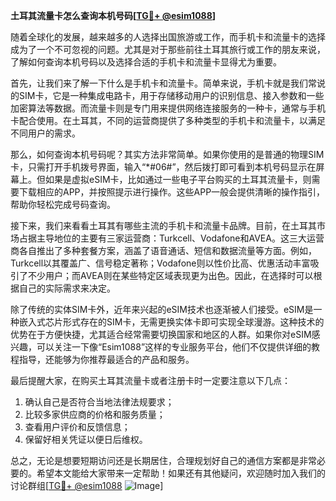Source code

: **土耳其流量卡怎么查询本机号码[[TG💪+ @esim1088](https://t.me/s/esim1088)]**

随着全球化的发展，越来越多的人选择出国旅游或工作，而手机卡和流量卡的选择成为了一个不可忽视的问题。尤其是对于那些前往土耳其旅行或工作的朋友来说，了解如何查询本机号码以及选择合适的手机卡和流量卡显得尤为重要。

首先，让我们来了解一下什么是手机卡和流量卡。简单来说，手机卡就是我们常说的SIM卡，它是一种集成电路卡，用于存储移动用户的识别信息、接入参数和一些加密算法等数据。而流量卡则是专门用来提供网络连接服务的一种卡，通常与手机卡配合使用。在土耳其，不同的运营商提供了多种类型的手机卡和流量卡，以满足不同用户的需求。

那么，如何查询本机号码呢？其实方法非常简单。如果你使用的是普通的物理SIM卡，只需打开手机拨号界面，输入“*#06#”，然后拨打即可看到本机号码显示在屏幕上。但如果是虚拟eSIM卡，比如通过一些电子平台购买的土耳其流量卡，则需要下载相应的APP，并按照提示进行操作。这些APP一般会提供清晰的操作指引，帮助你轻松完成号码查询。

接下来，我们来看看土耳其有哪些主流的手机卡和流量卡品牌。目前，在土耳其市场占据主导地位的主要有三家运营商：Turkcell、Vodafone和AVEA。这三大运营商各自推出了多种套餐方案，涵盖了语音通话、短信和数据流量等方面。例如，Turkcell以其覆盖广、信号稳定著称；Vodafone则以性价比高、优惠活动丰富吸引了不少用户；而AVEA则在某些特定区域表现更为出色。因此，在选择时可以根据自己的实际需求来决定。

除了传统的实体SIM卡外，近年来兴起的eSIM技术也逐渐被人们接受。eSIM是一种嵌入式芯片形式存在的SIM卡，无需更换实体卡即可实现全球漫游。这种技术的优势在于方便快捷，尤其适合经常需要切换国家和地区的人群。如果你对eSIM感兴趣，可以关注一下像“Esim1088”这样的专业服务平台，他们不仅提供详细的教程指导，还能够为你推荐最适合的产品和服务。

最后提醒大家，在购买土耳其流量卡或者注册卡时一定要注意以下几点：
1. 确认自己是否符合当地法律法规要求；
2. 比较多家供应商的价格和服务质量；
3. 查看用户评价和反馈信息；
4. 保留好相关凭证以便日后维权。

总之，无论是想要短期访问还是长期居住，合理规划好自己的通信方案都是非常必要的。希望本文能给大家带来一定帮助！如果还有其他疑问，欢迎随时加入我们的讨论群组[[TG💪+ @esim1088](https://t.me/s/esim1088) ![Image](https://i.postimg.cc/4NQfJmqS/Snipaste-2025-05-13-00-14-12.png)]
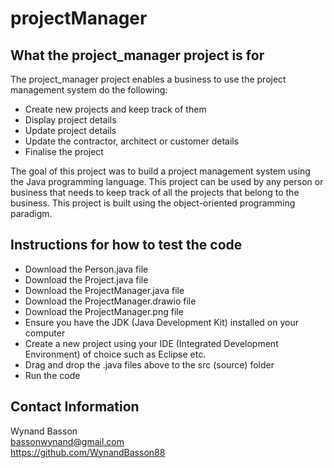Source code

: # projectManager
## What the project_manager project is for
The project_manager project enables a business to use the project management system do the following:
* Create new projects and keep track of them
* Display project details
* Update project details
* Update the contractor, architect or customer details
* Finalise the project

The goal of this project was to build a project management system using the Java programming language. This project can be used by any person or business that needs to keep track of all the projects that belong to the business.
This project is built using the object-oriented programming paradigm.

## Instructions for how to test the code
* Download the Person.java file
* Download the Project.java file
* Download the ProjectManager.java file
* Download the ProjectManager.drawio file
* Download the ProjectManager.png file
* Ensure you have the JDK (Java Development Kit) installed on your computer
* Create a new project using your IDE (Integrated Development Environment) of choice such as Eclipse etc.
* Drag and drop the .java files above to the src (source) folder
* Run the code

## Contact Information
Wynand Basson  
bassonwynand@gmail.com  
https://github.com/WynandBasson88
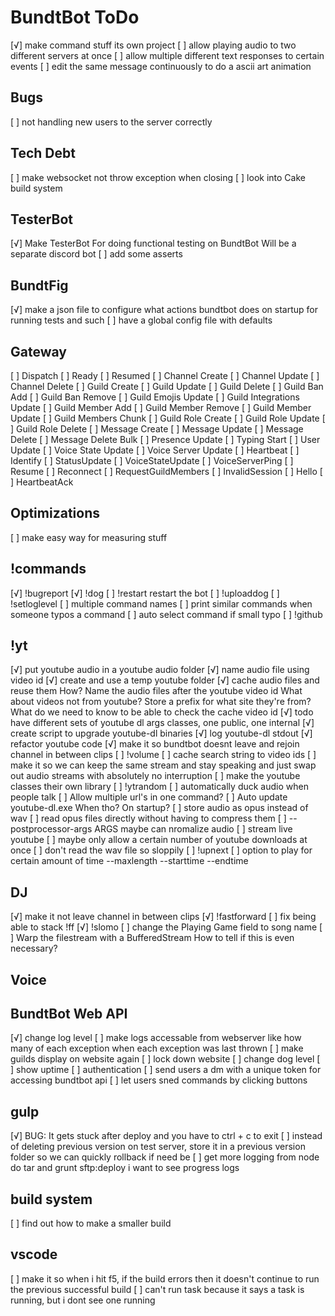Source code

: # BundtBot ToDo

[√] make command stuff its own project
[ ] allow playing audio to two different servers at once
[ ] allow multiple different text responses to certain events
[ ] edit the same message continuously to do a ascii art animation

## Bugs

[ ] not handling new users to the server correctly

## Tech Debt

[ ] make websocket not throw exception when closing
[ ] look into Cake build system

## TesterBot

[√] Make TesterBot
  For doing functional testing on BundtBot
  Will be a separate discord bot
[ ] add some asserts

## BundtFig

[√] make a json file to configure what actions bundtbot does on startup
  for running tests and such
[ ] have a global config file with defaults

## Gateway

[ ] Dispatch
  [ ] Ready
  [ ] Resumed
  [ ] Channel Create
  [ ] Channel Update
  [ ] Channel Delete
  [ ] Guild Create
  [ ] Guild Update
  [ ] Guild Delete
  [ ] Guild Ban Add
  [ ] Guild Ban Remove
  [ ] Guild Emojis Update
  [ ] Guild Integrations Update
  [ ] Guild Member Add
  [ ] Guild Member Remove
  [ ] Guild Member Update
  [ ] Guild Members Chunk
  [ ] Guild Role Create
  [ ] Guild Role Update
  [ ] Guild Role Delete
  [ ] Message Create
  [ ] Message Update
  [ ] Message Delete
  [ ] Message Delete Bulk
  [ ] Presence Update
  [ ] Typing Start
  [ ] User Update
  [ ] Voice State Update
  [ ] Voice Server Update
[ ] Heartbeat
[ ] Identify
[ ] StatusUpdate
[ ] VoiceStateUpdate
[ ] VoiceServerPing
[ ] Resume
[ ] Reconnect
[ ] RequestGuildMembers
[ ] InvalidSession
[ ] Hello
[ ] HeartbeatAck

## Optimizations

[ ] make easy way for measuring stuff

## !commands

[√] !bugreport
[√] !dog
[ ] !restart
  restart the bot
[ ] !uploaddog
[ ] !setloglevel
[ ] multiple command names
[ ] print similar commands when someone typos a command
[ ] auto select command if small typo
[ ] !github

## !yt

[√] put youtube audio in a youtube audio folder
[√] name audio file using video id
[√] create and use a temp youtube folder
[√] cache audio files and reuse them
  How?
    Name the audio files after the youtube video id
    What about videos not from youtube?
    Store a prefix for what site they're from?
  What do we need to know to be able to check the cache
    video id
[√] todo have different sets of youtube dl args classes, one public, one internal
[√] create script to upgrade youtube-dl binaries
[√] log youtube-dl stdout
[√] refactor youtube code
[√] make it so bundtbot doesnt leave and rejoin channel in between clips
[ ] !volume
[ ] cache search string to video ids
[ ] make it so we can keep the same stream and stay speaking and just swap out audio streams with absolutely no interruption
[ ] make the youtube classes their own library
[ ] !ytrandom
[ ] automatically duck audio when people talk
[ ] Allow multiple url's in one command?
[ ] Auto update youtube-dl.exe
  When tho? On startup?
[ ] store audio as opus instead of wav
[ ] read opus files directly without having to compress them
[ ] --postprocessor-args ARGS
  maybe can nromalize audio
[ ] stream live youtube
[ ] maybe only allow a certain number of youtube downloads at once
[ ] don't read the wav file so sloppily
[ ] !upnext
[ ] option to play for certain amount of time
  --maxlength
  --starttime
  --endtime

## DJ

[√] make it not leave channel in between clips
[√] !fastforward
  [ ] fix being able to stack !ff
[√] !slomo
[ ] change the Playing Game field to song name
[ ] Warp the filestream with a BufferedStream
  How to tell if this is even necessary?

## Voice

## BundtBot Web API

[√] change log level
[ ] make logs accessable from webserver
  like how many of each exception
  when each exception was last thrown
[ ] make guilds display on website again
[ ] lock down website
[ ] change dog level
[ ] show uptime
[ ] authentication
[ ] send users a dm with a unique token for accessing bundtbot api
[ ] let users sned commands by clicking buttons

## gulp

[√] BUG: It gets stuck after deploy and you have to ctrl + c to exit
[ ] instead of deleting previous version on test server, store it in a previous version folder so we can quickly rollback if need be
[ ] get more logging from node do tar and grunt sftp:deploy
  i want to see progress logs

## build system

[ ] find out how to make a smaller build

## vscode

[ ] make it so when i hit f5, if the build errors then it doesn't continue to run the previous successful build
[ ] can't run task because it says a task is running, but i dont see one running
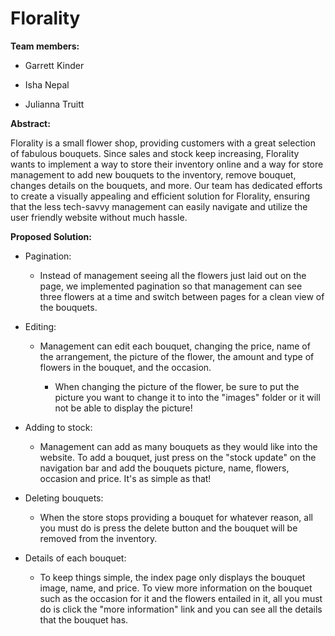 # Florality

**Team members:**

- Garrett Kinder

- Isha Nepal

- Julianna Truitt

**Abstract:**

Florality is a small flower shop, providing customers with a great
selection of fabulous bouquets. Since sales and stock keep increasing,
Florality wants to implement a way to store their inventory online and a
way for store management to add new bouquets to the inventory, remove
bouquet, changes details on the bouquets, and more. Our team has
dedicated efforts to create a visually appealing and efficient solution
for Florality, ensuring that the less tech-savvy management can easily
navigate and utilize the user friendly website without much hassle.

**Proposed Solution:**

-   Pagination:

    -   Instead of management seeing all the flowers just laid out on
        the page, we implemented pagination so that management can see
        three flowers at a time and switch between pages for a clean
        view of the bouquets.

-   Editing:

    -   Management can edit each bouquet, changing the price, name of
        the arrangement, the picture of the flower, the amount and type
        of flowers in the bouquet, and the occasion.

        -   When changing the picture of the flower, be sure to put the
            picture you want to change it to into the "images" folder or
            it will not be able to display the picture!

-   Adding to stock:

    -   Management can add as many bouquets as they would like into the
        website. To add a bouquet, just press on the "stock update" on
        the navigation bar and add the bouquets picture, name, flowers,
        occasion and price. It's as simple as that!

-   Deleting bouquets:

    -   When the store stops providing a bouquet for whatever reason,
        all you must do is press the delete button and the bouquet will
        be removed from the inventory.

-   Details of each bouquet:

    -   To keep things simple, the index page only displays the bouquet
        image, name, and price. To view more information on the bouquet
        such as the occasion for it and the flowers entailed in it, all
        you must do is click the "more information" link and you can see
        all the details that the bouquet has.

-*-

» **DESCRIPTION OF THE TASK**
Count how many lines in the listing contain the string "each". Only that number should be given.

» **SOLUTION FOR THIS TASK**
4